══ DATA LISTING ══

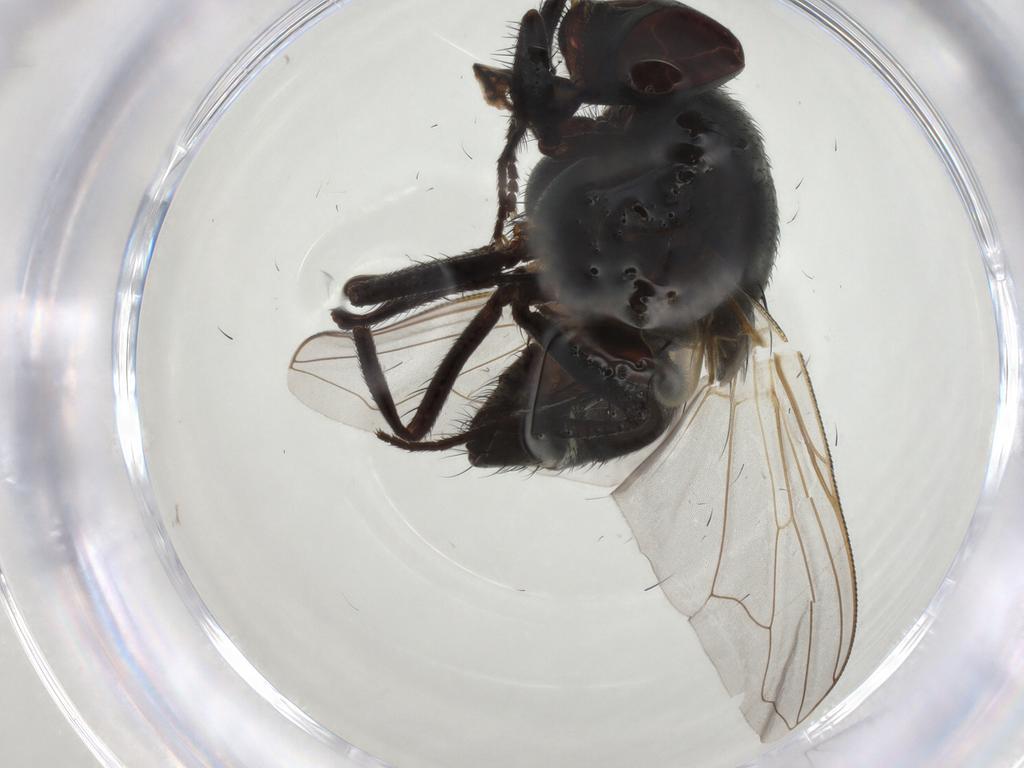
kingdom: Animalia
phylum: Arthropoda
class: Insecta
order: Diptera
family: Muscidae
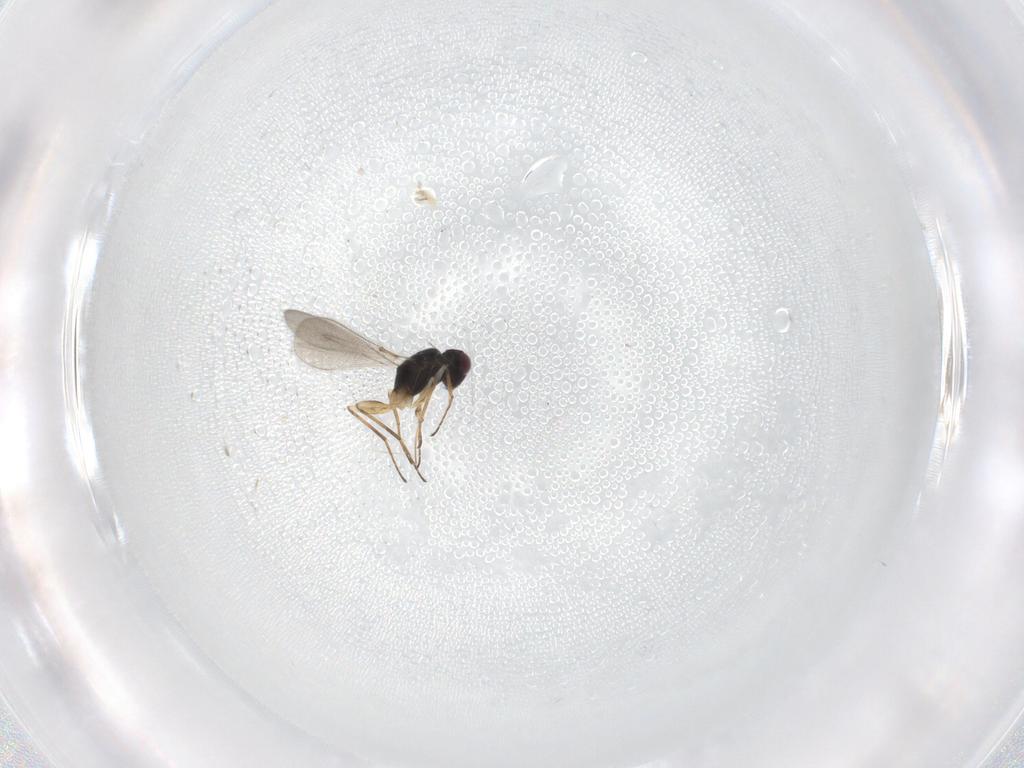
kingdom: Animalia
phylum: Arthropoda
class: Insecta
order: Hymenoptera
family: Mymaridae
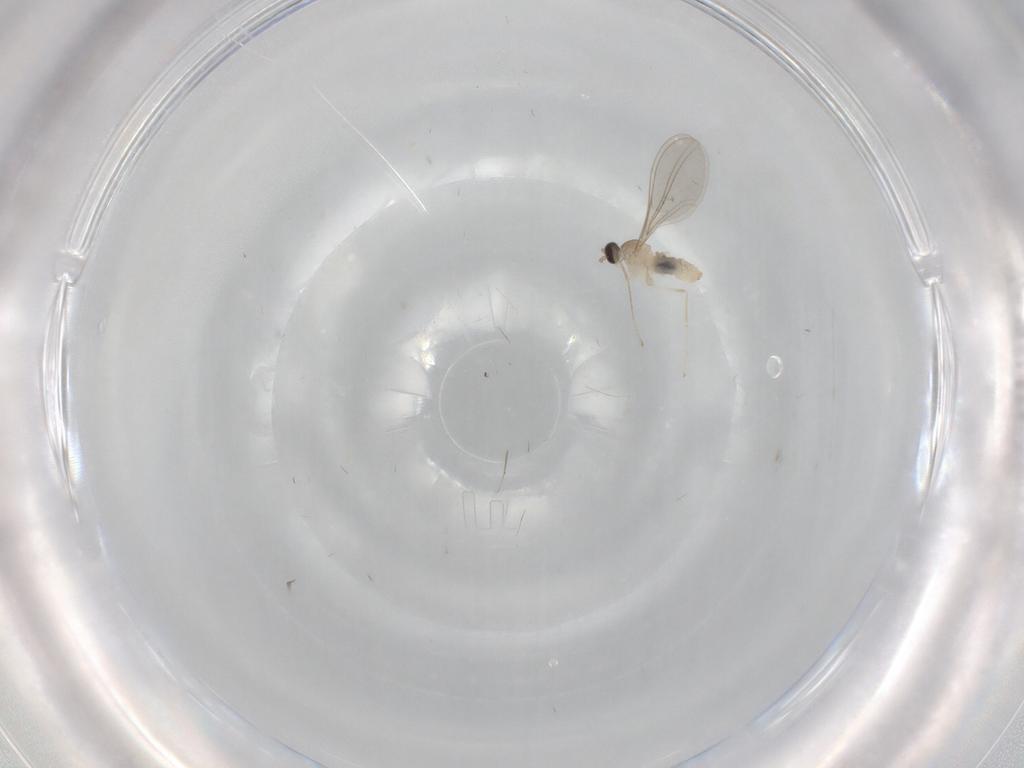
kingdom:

═══

### WHAT THE TASK ASKS:
Change each "family" to "family name" throughout the listing and write the lines out again with nothing else altered. Leave out the pictures.

### FINISHED EXERCISE:
kingdom: Animalia
phylum: Arthropoda
class: Insecta
order: Diptera
family name: Muscidae
kingdom: Animalia
phylum: Arthropoda
class: Insecta
order: Hymenoptera
family name: Mymaridae
kingdom:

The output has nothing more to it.